[Start of section]

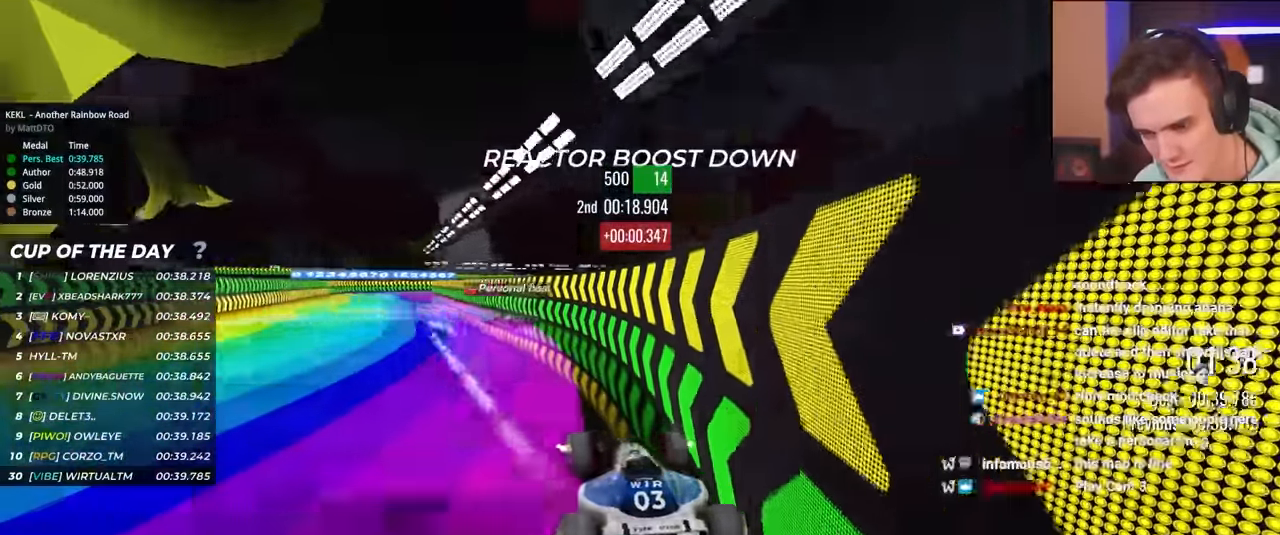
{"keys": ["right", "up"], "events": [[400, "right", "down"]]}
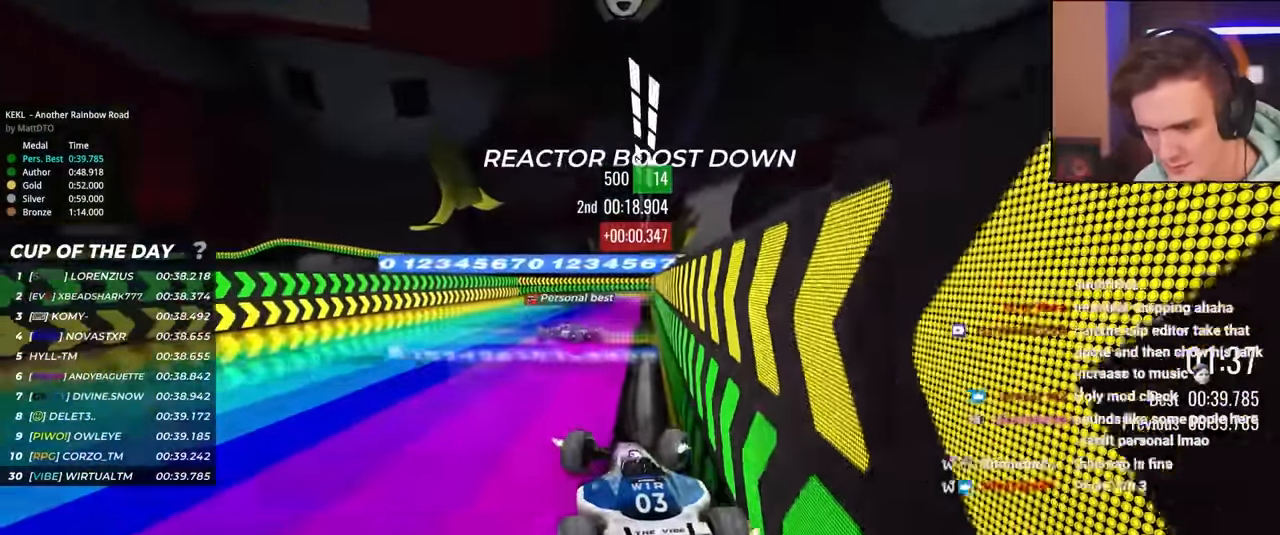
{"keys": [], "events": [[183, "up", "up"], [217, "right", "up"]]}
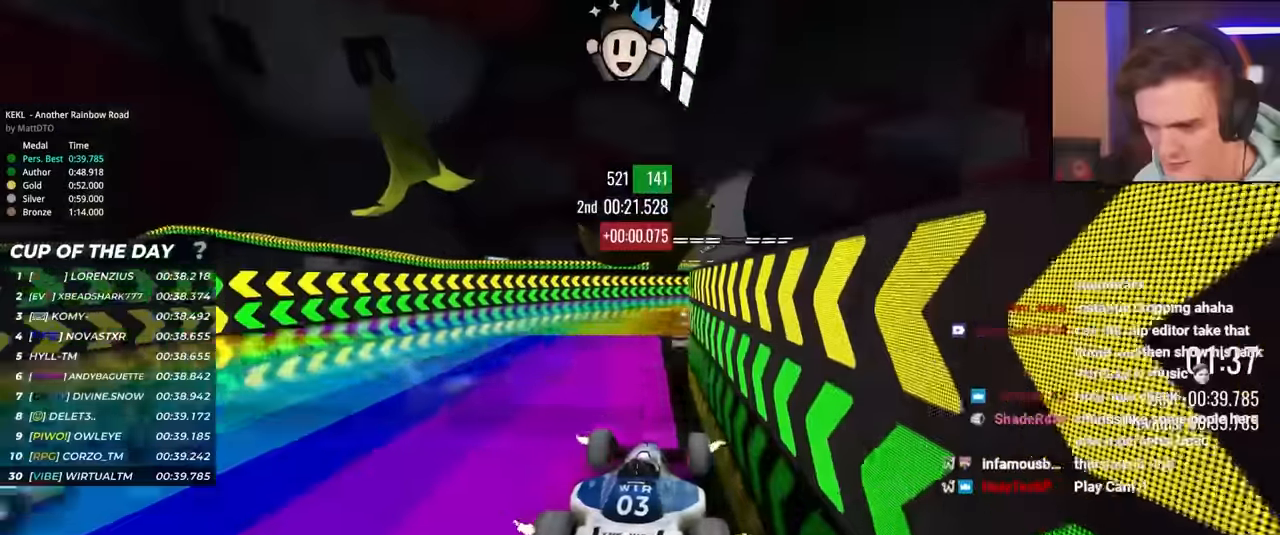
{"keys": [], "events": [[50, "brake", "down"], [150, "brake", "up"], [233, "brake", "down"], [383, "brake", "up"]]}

[End of section]

=== What you have to do ===
Check each line above for the string "down" and copy every line that has it.

=== Output ===
{"keys": ["right", "up"], "events": [[400, "right", "down"]]}
{"keys": [], "events": [[50, "brake", "down"], [150, "brake", "up"], [233, "brake", "down"], [383, "brake", "up"]]}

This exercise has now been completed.